Exercise task: Can you render each line of the entries below as a numbered list, dropping any blank lines?

Listed records:
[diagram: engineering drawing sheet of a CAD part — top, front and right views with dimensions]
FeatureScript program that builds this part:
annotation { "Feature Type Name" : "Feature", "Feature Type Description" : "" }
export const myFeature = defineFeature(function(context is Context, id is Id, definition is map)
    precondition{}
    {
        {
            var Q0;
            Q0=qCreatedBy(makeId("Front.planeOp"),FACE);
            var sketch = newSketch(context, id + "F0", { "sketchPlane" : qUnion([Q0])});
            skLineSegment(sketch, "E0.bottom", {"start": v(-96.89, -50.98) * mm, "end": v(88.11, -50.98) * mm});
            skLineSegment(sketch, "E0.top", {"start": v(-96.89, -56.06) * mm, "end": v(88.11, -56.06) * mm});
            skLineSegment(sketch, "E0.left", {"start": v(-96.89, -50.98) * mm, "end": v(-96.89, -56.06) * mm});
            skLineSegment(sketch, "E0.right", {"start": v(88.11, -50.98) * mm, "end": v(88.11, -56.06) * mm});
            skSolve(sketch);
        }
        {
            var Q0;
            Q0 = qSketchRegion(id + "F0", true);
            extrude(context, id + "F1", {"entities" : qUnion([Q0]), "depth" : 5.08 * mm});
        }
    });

Response below:
1. [diagram: engineering drawing sheet of a CAD part — top, front and right views with dimensions]
2. FeatureScript program that builds this part:
3. annotation { "Feature Type Name" : "Feature", "Feature Type Description" : "" }
4. export const myFeature = defineFeature(function(context is Context, id is Id, definition is map)
5.     precondition{}
6.     {
7.         {
8.             var Q0;
9.             Q0=qCreatedBy(makeId("Front.planeOp"),FACE);
10.             var sketch = newSketch(context, id + "F0", { "sketchPlane" : qUnion([Q0])});
11.             skLineSegment(sketch, "E0.bottom", {"start": v(-96.89, -50.98) * mm, "end": v(88.11, -50.98) * mm});
12.             skLineSegment(sketch, "E0.top", {"start": v(-96.89, -56.06) * mm, "end": v(88.11, -56.06) * mm});
13.             skLineSegment(sketch, "E0.left", {"start": v(-96.89, -50.98) * mm, "end": v(-96.89, -56.06) * mm});
14.             skLineSegment(sketch, "E0.right", {"start": v(88.11, -50.98) * mm, "end": v(88.11, -56.06) * mm});
15.             skSolve(sketch);
16.         }
17.         {
18.             var Q0;
19.             Q0 = qSketchRegion(id + "F0", true);
20.             extrude(context, id + "F1", {"entities" : qUnion([Q0]), "depth" : 5.08 * mm});
21.         }
22.     });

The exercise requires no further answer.